>>>
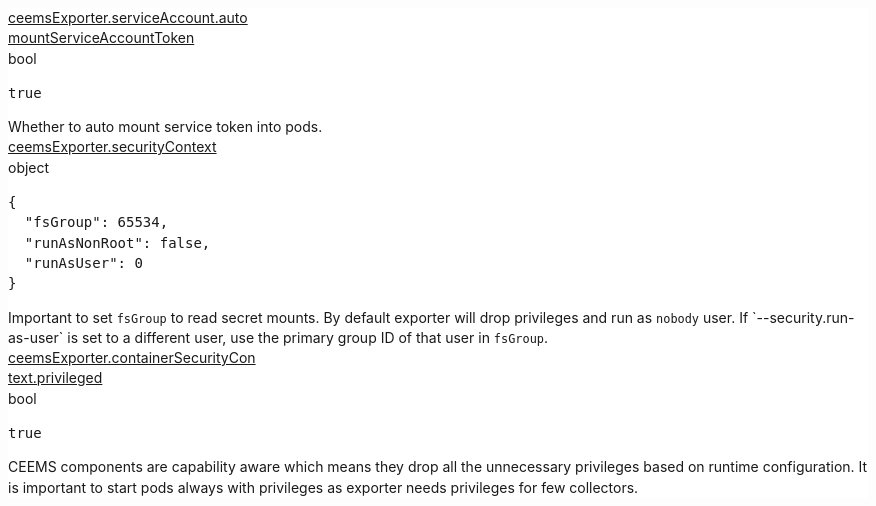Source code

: </td>
		</tr>
		<tr>
			<td id="ceemsExporter--serviceAccount--automountServiceAccountToken">
              <div style="max-width: 250px;"><a href="./values.yaml#L647">ceemsExporter.serviceAccount.automountServiceAccountToken</a></div>
            </td>
            <td>
bool
</td>
			<td>
				<div style="max-width: 250px;">
<pre lang="json">
true
</pre>
</div>
			</td>
			<td>
Whether to auto mount service token into pods.
</td>
		</tr>
		<tr>
			<td id="ceemsExporter--securityContext">
              <div style="max-width: 250px;"><a href="./values.yaml#L652">ceemsExporter.securityContext</a></div>
            </td>
            <td>
object
</td>
			<td>
				<div style="max-width: 250px;">
<pre lang="json">
{
  "fsGroup": 65534,
  "runAsNonRoot": false,
  "runAsUser": 0
}
</pre>
</div>
			</td>
			<td>
Important to set <code>fsGroup</code> to read secret mounts. By default exporter will drop privileges and run as <code>nobody</code> user. If `--security.run-as-user` is set to a different user, use the primary group ID of that user in <code>fsGroup</code>.
</td>
		</tr>
		<tr>
			<td id="ceemsExporter--containerSecurityContext--privileged">
              <div style="max-width: 250px;"><a href="./values.yaml#L661">ceemsExporter.containerSecurityContext.privileged</a></div>
            </td>
            <td>
bool
</td>
			<td>
				<div style="max-width: 250px;">
<pre lang="json">
true
</pre>
</div>
			</td>
			<td>
CEEMS components are capability aware which means they drop all the unnecessary privileges based on runtime configuration. It is important to start pods always with privileges as exporter needs privileges for few collectors.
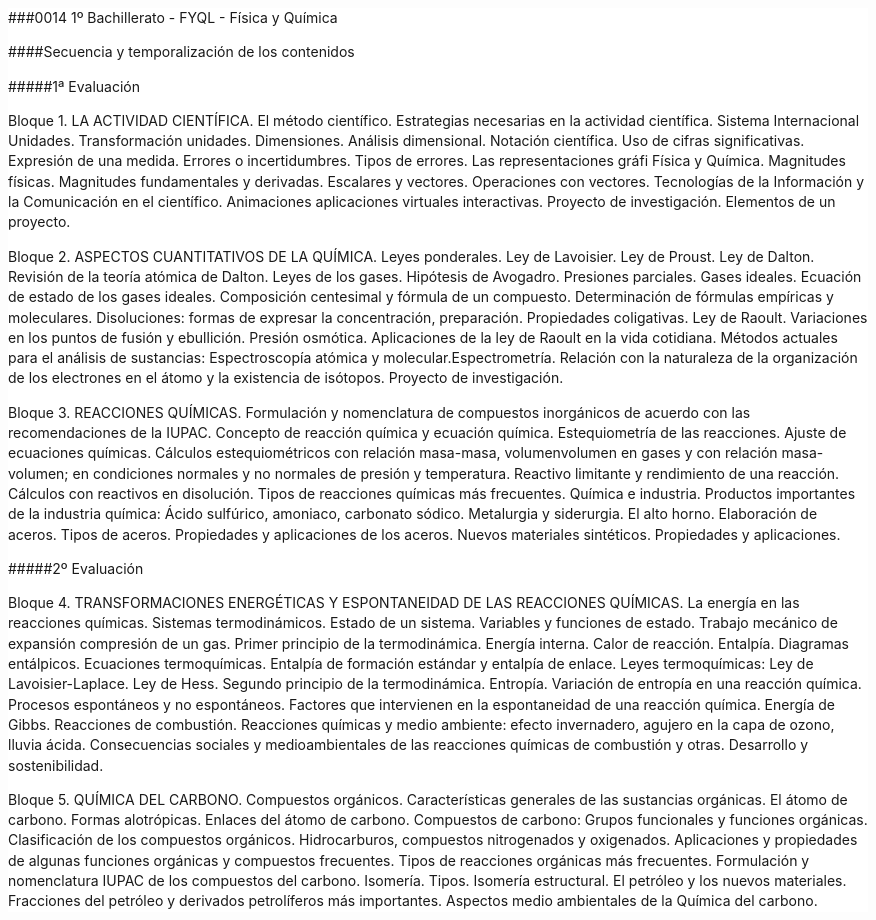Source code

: ###0014 1º Bachillerato - FYQL - Física y Química

####Secuencia y temporalización de los contenidos

#####1ª Evaluación

Bloque 1. LA ACTIVIDAD CIENTÍFICA. El método científico. Estrategias necesarias en la actividad científica. Sistema Internacional Unidades. Transformación unidades. Dimensiones. Análisis dimensional. Notación científica. Uso de cifras significativas. Expresión de una medida. Errores o incertidumbres. Tipos de errores. Las representaciones gráfi Física y Química. Magnitudes físicas. Magnitudes fundamentales y derivadas. Escalares y vectores. Operaciones con vectores. Tecnologías de la Información y la Comunicación en el científico. Animaciones aplicaciones virtuales interactivas. Proyecto 	de 	investigación. Elementos de un proyecto. 

Bloque 2. ASPECTOS CUANTITATIVOS DE LA QUÍMICA. Leyes ponderales. Ley de Lavoisier. Ley de Proust. Ley de Dalton. Revisión de la teoría atómica de Dalton. Leyes de los gases. Hipótesis de Avogadro. Presiones parciales. Gases ideales. Ecuación de estado de los gases ideales. Composición centesimal y fórmula de un compuesto. Determinación de fórmulas empíricas y moleculares. Disoluciones: formas de expresar la concentración, preparación. Propiedades coligativas. Ley de Raoult. Variaciones en los puntos de fusión y ebullición. Presión osmótica. Aplicaciones de la ley de Raoult en la vida cotidiana. Métodos actuales para el análisis de sustancias: Espectroscopía atómica y molecular.Espectrometría. Relación con la naturaleza de la organización de los electrones en el átomo y la existencia de isótopos.  Proyecto de investigación. 

Bloque 3. REACCIONES QUÍMICAS. Formulación y nomenclatura de compuestos inorgánicos de acuerdo con las recomendaciones de la IUPAC. Concepto de reacción química y ecuación química. Estequiometría de las reacciones. Ajuste de ecuaciones químicas.  Cálculos estequiométricos con relación masa-masa, volumenvolumen en gases y con relación masa-volumen; en condiciones normales y no normales de presión y temperatura. Reactivo limitante y rendimiento de una reacción. Cálculos 	con 	reactivos 	en disolución. Tipos de reacciones químicas más frecuentes. Química e industria. Productos importantes de la industria química: Ácido sulfúrico, amoniaco, carbonato sódico. Metalurgia y siderurgia. El alto horno. Elaboración de aceros. Tipos de aceros. Propiedades y aplicaciones de los aceros. Nuevos 	materiales 	sintéticos. Propiedades y aplicaciones. 


#####2º Evaluación

Bloque 4. TRANSFORMACIONES ENERGÉTICAS Y ESPONTANEIDAD DE LAS REACCIONES QUÍMICAS. La energía en las reacciones químicas. Sistemas termodinámicos. Estado de un sistema. Variables y funciones de estado. Trabajo mecánico de expansión compresión de un gas. Primer principio de la termodinámica. Energía interna. Calor de reacción. Entalpía. Diagramas entálpicos. Ecuaciones termoquímicas. Entalpía de formación estándar y entalpía de enlace. Leyes termoquímicas: Ley de Lavoisier-Laplace. Ley de Hess. Segundo principio de la termodinámica. Entropía. Variación de entropía en una reacción química. Procesos espontáneos y no espontáneos. Factores que intervienen en la espontaneidad de una reacción química. Energía de Gibbs. Reacciones de combustión. Reacciones químicas y medio ambiente: efecto invernadero, agujero en la capa de ozono, lluvia ácida. Consecuencias sociales y medioambientales de las reacciones químicas de combustión y otras. Desarrollo y sostenibilidad. 

Bloque 5. QUÍMICA DEL CARBONO. Compuestos orgánicos. Características generales de las sustancias orgánicas. El átomo de carbono. Formas alotrópicas. Enlaces del átomo de carbono.  Compuestos de carbono: Grupos funcionales y funciones orgánicas. Clasificación de los compuestos orgánicos. 	Hidrocarburos, compuestos 	nitrogenados 	y oxigenados. Aplicaciones y propiedades de algunas funciones orgánicas y compuestos frecuentes. Tipos de reacciones orgánicas más frecuentes. Formulación y nomenclatura IUPAC de los compuestos del carbono. Isomería. Tipos. Isomería estructural. El petróleo y los nuevos materiales. Fracciones del petróleo y derivados petrolíferos más importantes. Aspectos medio ambientales de la Química del carbono.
<<<
**Brief**
Find all the lines with "pods" in the data and copy them.

**Answer to this exercise**
Whether to auto mount service token into pods.
CEEMS components are capability aware which means they drop all the unnecessary privileges based on runtime configuration. It is important to start pods always with privileges as exporter needs privileges for few collectors.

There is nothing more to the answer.